Janet frowned. “Bozoe says she despises cowards, too. She worries herself sick about it. She’s got it all linked up together with Heaven and Hell. She thinks so much about Heaven and Hell that she’s useless. I’ve told her for years to occupy herself. I’ve told her that God would like her better if she was occupied. But she says God isn’t interested. That’s a kind of slam at me, I suppose. At me and the garage. She’s got it in for the garage. It doesn’t bother me, but it makes me a little sore when she tries to convince me that I wouldn’t be interested in the garage unless she talked to me day and night about her troubles. As if I was interested in the garage just out of spite. I’m a normal woman and I’m interested in my work, like all women are in modern times.
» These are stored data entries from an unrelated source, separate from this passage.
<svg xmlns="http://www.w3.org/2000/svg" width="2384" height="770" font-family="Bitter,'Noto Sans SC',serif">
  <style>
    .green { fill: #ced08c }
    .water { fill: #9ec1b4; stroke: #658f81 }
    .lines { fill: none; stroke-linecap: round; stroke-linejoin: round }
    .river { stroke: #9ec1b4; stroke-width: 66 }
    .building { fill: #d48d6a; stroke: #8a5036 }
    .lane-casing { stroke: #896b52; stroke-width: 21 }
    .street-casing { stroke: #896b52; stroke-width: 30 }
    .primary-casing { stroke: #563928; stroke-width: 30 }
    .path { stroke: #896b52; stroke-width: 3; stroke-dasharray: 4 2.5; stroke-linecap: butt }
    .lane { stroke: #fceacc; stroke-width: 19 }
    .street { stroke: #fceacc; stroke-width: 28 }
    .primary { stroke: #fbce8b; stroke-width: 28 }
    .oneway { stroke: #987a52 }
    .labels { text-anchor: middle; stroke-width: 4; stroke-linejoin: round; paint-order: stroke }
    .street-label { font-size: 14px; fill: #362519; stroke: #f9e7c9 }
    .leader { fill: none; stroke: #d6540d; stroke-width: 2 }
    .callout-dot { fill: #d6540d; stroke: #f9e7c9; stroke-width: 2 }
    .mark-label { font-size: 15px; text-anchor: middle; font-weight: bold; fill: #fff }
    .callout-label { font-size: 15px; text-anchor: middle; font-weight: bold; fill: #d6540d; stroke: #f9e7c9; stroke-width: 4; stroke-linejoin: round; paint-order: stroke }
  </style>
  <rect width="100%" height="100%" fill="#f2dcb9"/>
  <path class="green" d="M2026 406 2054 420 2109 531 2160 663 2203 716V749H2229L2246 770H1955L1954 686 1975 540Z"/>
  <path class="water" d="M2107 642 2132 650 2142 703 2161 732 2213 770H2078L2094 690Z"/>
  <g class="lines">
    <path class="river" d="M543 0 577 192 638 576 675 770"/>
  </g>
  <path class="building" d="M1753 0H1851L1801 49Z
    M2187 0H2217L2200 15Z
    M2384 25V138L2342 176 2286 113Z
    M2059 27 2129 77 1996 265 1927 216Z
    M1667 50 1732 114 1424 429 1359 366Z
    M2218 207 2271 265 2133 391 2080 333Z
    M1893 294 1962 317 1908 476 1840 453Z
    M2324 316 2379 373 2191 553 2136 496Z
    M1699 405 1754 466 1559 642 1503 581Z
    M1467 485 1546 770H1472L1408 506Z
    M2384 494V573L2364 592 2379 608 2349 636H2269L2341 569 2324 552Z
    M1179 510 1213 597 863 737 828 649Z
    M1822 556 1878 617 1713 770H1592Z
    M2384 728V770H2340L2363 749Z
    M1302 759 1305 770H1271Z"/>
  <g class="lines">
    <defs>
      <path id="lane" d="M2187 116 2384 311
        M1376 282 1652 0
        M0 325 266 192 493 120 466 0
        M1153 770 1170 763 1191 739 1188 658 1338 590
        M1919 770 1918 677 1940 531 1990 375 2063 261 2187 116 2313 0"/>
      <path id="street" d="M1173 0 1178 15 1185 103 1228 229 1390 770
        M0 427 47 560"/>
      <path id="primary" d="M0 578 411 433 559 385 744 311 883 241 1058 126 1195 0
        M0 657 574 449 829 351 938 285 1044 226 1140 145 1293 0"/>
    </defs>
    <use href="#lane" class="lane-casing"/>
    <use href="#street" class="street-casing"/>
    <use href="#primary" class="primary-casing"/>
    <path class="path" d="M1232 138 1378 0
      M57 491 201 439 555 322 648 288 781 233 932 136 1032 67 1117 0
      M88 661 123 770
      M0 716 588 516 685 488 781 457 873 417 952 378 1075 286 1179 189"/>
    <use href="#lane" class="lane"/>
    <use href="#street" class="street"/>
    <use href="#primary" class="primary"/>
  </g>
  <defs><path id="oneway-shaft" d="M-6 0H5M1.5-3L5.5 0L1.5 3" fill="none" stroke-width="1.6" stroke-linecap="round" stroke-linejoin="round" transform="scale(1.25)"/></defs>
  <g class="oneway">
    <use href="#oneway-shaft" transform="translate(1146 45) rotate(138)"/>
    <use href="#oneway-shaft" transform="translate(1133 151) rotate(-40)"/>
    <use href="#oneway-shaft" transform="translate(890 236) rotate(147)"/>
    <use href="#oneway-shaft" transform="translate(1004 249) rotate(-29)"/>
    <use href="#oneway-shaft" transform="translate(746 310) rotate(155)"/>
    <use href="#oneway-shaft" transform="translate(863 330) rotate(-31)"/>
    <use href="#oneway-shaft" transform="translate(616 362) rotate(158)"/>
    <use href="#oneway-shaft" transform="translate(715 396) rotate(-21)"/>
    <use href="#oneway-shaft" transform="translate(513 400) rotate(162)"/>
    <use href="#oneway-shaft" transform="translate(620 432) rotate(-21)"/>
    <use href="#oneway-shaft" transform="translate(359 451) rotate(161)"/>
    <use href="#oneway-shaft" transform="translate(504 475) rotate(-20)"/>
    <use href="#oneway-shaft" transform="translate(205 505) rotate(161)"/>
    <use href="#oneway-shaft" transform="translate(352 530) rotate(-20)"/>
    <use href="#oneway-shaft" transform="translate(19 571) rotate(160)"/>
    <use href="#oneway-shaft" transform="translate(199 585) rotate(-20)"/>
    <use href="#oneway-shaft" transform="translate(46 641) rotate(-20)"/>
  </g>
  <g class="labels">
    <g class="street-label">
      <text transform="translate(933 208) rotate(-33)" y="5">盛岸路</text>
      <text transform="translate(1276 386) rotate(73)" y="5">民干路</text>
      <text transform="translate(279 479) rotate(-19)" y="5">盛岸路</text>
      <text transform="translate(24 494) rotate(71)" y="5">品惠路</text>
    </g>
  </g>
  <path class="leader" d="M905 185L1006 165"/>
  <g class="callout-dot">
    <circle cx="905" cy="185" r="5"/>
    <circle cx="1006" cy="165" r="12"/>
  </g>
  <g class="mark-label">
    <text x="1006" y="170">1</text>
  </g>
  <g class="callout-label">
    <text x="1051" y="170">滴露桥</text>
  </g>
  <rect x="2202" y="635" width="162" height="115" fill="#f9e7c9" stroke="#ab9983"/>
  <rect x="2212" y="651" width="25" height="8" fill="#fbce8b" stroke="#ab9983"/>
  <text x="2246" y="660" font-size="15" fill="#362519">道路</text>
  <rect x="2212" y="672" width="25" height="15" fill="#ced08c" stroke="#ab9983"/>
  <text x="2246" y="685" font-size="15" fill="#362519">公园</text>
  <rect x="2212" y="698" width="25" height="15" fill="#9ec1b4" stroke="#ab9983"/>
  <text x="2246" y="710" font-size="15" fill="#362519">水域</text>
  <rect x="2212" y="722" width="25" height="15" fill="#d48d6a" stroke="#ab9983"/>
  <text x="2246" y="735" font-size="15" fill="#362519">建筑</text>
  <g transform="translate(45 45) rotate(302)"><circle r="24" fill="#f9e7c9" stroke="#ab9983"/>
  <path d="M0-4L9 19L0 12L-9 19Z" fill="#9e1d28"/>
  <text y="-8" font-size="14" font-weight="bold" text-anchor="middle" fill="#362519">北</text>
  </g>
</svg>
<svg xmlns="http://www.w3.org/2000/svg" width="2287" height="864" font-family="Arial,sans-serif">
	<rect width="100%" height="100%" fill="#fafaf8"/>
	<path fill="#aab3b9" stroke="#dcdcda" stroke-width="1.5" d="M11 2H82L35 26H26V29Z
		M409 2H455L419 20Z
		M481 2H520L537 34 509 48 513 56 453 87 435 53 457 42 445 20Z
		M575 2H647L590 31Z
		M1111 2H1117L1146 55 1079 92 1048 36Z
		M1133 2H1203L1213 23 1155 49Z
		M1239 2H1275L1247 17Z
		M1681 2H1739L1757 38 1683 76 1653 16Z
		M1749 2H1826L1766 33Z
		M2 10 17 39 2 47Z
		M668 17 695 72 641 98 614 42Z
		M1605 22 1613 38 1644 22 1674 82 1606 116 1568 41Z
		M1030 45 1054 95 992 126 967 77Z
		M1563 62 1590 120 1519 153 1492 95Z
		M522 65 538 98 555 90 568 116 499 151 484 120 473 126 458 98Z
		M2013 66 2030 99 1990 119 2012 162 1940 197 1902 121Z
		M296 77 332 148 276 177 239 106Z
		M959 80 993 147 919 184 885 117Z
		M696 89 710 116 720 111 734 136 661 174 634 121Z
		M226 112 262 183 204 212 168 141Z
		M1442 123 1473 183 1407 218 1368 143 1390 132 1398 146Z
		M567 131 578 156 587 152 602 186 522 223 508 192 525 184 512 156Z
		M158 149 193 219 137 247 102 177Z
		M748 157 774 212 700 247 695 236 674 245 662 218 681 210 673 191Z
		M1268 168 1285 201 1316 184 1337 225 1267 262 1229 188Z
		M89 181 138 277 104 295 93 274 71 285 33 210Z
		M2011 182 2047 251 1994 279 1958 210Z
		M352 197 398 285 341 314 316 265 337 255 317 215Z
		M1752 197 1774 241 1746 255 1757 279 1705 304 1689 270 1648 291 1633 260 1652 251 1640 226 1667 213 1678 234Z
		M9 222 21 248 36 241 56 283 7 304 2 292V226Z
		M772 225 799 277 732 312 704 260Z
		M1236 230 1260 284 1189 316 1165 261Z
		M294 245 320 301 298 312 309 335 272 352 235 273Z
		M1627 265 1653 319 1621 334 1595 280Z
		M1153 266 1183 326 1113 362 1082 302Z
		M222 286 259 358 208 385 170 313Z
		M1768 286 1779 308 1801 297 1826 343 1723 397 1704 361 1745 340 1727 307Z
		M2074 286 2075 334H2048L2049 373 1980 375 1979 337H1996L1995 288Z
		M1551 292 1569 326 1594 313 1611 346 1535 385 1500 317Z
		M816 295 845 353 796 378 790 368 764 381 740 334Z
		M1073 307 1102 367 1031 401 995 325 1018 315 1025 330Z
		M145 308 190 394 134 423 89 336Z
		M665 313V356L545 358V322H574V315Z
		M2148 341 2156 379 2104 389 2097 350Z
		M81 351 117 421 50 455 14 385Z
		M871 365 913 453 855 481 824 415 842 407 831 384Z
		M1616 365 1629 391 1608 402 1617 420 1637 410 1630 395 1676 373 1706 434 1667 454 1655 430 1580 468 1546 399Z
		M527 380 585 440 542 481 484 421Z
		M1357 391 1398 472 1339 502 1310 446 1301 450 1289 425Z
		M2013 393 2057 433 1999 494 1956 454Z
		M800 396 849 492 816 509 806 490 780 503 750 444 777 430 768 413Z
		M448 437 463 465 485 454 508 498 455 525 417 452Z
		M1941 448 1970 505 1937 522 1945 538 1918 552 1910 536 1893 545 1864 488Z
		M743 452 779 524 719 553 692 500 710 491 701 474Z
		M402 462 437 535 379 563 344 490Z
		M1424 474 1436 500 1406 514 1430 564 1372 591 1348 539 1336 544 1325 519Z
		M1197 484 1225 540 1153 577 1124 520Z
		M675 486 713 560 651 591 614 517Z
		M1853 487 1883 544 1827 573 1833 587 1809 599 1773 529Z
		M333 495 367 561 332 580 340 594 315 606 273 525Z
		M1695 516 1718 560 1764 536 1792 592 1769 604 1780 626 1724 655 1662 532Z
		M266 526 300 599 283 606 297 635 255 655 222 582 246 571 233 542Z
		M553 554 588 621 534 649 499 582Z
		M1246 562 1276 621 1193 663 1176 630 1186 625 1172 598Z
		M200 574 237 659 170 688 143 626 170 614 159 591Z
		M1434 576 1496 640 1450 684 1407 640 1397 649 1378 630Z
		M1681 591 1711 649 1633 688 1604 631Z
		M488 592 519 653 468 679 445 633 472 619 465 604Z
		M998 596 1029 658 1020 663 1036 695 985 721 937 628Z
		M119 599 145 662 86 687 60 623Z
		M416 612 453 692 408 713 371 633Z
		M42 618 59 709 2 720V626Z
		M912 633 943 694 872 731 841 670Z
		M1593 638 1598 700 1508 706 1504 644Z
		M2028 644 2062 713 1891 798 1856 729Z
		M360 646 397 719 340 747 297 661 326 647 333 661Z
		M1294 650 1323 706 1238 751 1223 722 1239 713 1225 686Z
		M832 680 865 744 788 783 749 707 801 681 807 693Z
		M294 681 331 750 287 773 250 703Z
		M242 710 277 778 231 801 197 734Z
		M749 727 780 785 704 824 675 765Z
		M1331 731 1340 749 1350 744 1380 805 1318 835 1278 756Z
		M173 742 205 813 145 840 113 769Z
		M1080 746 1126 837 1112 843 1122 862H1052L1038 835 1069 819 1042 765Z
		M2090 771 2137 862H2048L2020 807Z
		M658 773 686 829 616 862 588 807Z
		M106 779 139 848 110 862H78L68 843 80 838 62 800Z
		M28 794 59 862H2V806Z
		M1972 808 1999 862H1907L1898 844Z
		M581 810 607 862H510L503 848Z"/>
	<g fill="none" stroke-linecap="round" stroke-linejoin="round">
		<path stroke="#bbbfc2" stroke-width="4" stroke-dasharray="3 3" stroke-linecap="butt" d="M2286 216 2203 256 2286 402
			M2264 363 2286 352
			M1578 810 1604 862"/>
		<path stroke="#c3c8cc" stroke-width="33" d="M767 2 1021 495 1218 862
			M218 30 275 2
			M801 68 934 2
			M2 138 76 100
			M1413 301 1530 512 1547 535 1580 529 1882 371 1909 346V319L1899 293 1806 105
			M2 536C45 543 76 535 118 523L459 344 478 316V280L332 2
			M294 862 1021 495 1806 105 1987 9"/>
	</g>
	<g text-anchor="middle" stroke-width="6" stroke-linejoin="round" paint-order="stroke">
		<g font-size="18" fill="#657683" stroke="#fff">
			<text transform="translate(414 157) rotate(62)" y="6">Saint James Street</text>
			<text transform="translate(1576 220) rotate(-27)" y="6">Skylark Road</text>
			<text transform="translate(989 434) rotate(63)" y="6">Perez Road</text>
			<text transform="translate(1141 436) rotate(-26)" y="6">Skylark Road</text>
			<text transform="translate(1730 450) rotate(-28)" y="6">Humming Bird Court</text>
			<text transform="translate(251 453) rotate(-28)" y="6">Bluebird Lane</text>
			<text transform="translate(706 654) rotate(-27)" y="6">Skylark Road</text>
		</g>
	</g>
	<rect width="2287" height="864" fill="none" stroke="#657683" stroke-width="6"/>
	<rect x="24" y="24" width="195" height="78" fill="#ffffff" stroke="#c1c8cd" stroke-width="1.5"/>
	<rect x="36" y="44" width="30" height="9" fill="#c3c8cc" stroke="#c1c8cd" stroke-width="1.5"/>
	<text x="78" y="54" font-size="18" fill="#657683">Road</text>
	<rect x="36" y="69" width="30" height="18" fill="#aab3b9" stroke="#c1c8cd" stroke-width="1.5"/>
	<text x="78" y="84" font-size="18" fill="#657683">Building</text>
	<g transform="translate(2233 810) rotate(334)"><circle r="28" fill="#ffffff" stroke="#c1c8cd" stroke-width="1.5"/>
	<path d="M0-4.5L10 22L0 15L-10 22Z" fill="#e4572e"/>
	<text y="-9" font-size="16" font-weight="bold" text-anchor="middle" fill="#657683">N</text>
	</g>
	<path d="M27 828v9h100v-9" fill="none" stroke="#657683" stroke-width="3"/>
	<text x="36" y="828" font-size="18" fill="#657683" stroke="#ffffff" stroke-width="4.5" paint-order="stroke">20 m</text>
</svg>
I’m a little stockier than most, I guess, and not fussy or feminine. That’s because my father was my ideal and my mother was an alcoholic. I’m stocky and I don’t like pretty dresses and I’m interested in my work. My work is like God to me. I don’t mean I put it above Him, but the next thing to Him. I have a feeling that he approves of my working. That he approves of my working in a garage. Maybe that’s cheeky of me, but I can’t help it. I’ve made a name for myself in the garage and I’m decent. I’m normal.” She paused for a moment to fill the two whiskey tumblers.